O amor e as relações entre as pessoas trazem-nos hábitos. A sua ausência custa-nos imenso a ultrapassar. A negação do amor e o abandono dos hábitos são farpas na nossa alma. Os hábitos e rotinas de casal são essenciais para a união das pessoas... quando são verdadeiramente sinceros e não forçados.
Desde que comecei a trabalhar nas obras sempre me habituei com a sua visita ao fim do dia. Raramente passava das 19h, quando ela vinha e me trazia umas minis e uma sandes de coirato. Os meus camaradas de ofício sempre se metiam comigo. "Olha, lá vem o controlo." Aquela pausazinha antes de terminar o turno era uma injecção de serenidade no meu espírito. Quando ela se atrasava um bocadinho já eu andava desconcentrado e sentia que era melhor parar, ou a parede ficaria torta para todo o sempre. E quem nasce torto, tarde ou nunca se endireita, já dizia a minha avó Zulmira.
Queria acreditar que ela o fazia com muito carinho. Do topo do andaime a 9 andares de altura via o autocarro amarelo da Carris contornar a curva. Observava-a bamboleante com o cesto de verga que compramos num fim-de-semana na Nazaré.
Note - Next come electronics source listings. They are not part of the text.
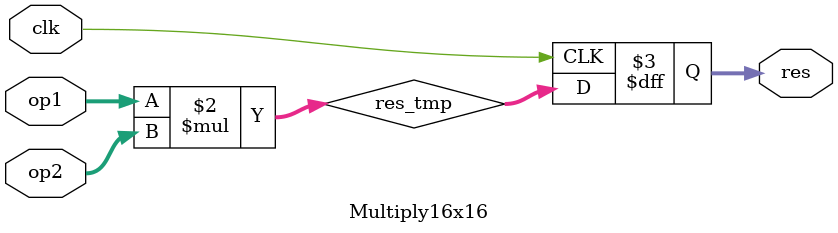
<source format=v>
module Multiply16x16 (op1, op2, res, clk);
/* 16-Bit multiplier */
input [15:0] op1, op2;
output [31:0] res;
input clk;
 
wire [31:0] res_tmp;
reg [31:0] res;
 
always @(posedge clk) begin
   res = res_tmp;
end
assign res_tmp = op1 * op2;
endmodule

</source>
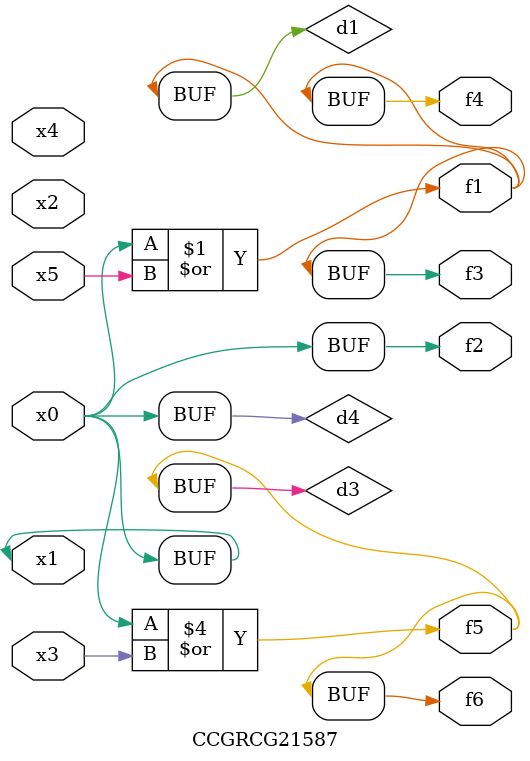
<source format=v>
module CCGRCG21587(
	input x0, x1, x2, x3, x4, x5,
	output f1, f2, f3, f4, f5, f6
);

	wire d1, d2, d3, d4;

	or (d1, x0, x5);
	xnor (d2, x1, x4);
	or (d3, x0, x3);
	buf (d4, x0, x1);
	assign f1 = d1;
	assign f2 = d4;
	assign f3 = d1;
	assign f4 = d1;
	assign f5 = d3;
	assign f6 = d3;
endmodule

</source>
Assim que a via, descia o elevador de metal luzidio para ir ao encontro do amor da minha vida. Ficávamos por ali, entre betoneiras e montes de areia a conversar e a comer o farnel. Era um hábito de pouca dura, mas essencial para a nossa felicidade. Habitualmente a seguir ela passava pela casa da Fernanda, amiga de longa data, que fazia de tudo para nos separar. Queria-a só para ela para pôr e dispôr da sua companhia. Uma velhaca essa Fernanda. Não gostava dela nem com molho de tomate.
Hoje fiquei a olhar o infinito à espera de a ver a sair do autocarro. Não aconteceu. As lágrimas escorreram-me pela face e percebi que há hábitos que traduzem o amor. E esses fazem-nos muita falta.